Toplumun cinsiyete dayalı olarak geliştirdiği ön yargılar, beraberinde kadın ve erkek arasında cinsiyete dayalı bir ayrımcılığı getirebilmektedir.
Cinsiyete dayalı olarak yapılan ayrımcılığın temelinde, toplumda cinsiyete dayalı olarak yapılan iş bölümü yatmaktadır (Alkan, 2005). Bu iş bölümünde toplumsal cinsiyet algısı, genelde kadınların aleyhine olmaktadır. Toplumda kadın ve erkeklerin iş yaşamında aynı görev ve sorumlulukları paylaşmaları kabul edilse bile çoğunlukla aile içinde görev ve sorumlulukları aynı eşitlikte algılanmamaktadır.
Örneğin; aynı iş yerinde aynı statüde, eşit hak ve sorumluluklarla çalışan bir çiftin işten geldikten sonra çoğunlukla aynı sorumluluklara sahip olmadıkları görülmektedir. Kadının eve geldiği andan itibaren, ev işleri ve çocuklarla erkeğe oranla daha fazla ilgilendiği bilinen bir gerçektir.
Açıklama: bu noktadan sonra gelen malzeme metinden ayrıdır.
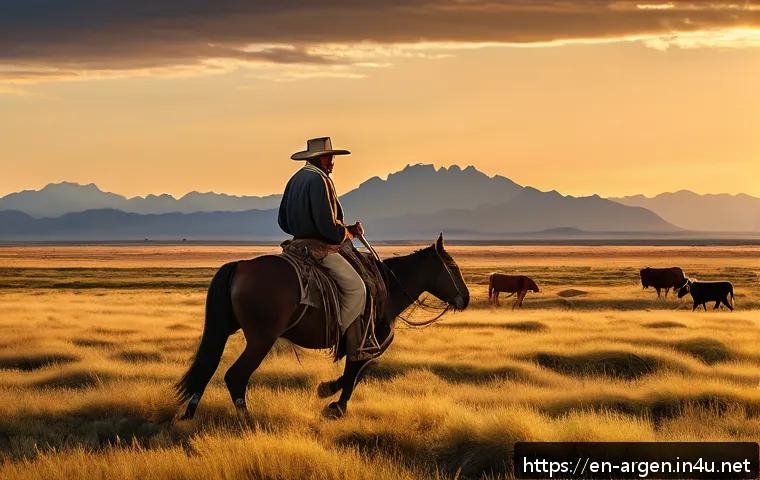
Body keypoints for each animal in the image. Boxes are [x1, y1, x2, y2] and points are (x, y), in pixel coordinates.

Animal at [175, 233, 469, 420]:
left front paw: (329, 393)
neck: (389, 290)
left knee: (208, 366)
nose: (465, 298)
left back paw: (190, 412)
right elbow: (355, 371)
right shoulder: (368, 339)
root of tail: (239, 266)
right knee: (235, 375)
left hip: (225, 329)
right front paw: (334, 404)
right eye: (453, 266)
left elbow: (355, 370)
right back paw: (247, 420)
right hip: (261, 339)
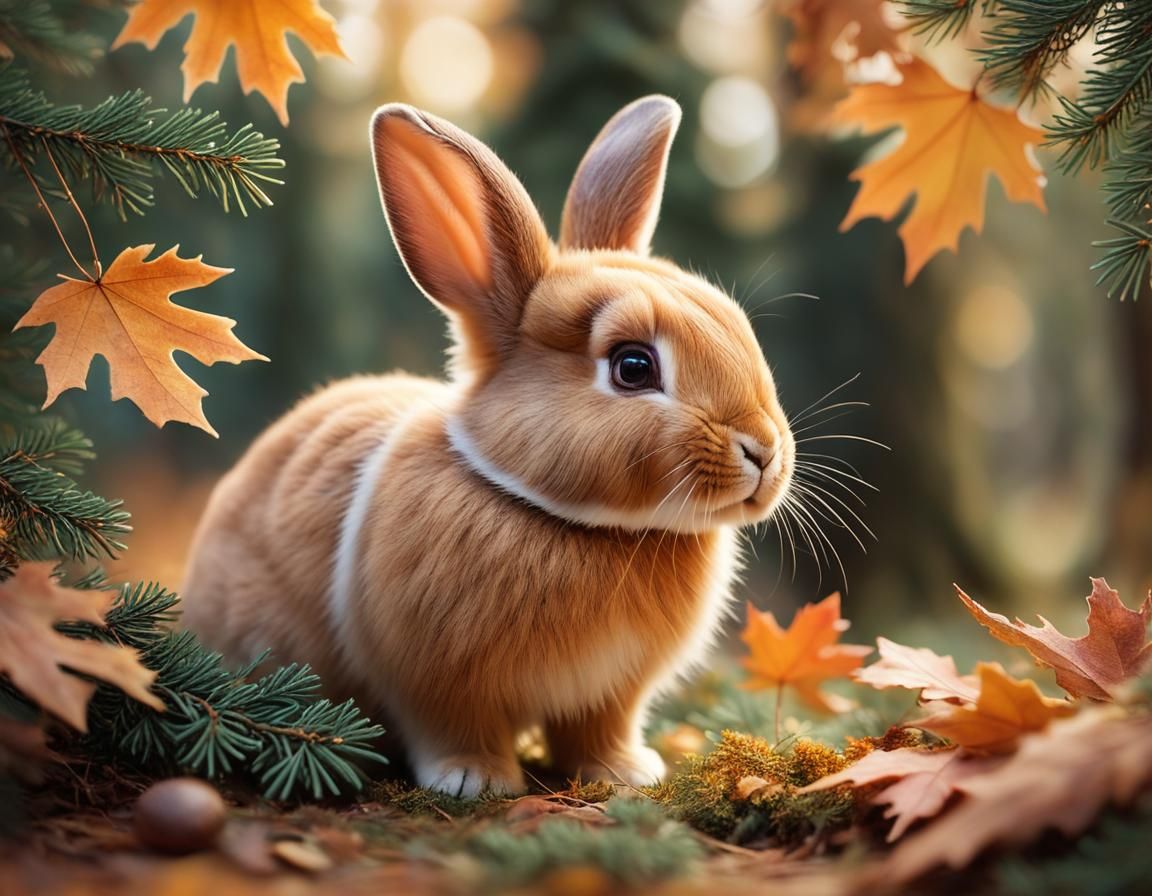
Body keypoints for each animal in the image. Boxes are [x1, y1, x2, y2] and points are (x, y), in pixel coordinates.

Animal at [181, 95, 795, 798]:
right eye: (634, 367)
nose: (764, 452)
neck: (584, 527)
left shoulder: (612, 692)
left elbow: (599, 730)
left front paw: (624, 773)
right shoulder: (435, 680)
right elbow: (452, 725)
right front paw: (474, 780)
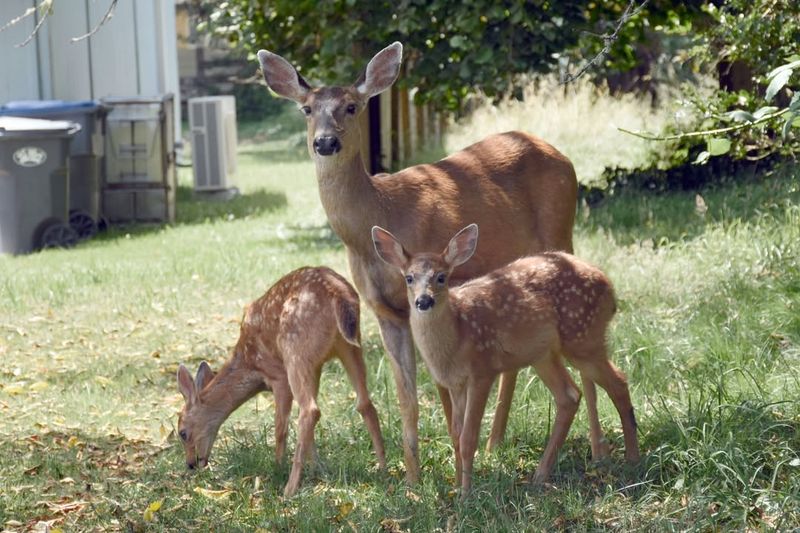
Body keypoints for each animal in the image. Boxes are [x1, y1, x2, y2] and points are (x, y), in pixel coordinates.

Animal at [176, 266, 386, 498]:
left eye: (182, 433)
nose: (190, 464)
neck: (249, 364)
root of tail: (338, 293)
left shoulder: (278, 376)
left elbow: (279, 427)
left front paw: (278, 467)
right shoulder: (316, 367)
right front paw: (320, 469)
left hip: (293, 348)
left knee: (310, 410)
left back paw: (289, 489)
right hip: (349, 346)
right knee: (364, 403)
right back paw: (384, 470)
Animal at [257, 42, 578, 484]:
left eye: (352, 106)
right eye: (306, 108)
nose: (325, 142)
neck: (382, 214)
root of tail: (560, 155)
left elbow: (443, 387)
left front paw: (455, 462)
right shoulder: (384, 311)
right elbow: (406, 397)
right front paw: (412, 478)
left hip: (563, 231)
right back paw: (495, 443)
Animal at [372, 223, 640, 496]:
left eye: (441, 277)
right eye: (409, 278)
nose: (424, 301)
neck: (458, 333)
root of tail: (609, 287)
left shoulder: (483, 369)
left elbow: (468, 437)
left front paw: (466, 494)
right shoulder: (456, 383)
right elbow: (455, 435)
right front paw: (456, 486)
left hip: (583, 337)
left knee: (618, 382)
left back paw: (632, 459)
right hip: (544, 354)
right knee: (570, 395)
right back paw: (540, 476)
Kadın ve erkeklerin toplumsal yaşama eşit düzeyde katılması ve yaşamın her alanındaki fırsatlardan aynı oranda faydalanmaları toplumsal cinsiyet eşitliği ile mümkündür. Yasal düzenlemeler yapmak toplumsal cinsiyet eşitliğini sağlamak için tek başına yeterli değildir. Bununla birlikte, başta eğitim kurumları olmak üzere, medya ve STK’ların, toplumsal cinsiyet eşitliğinin sağlanması konusunda çalışmalar yapması gerekir.

Bireysel olarak da toplumsal cinsiyet eşitliğinin sağlanması konusunda duyarlı olmak ve bu konudaki uygulamalara destek vermek gerekmektedir.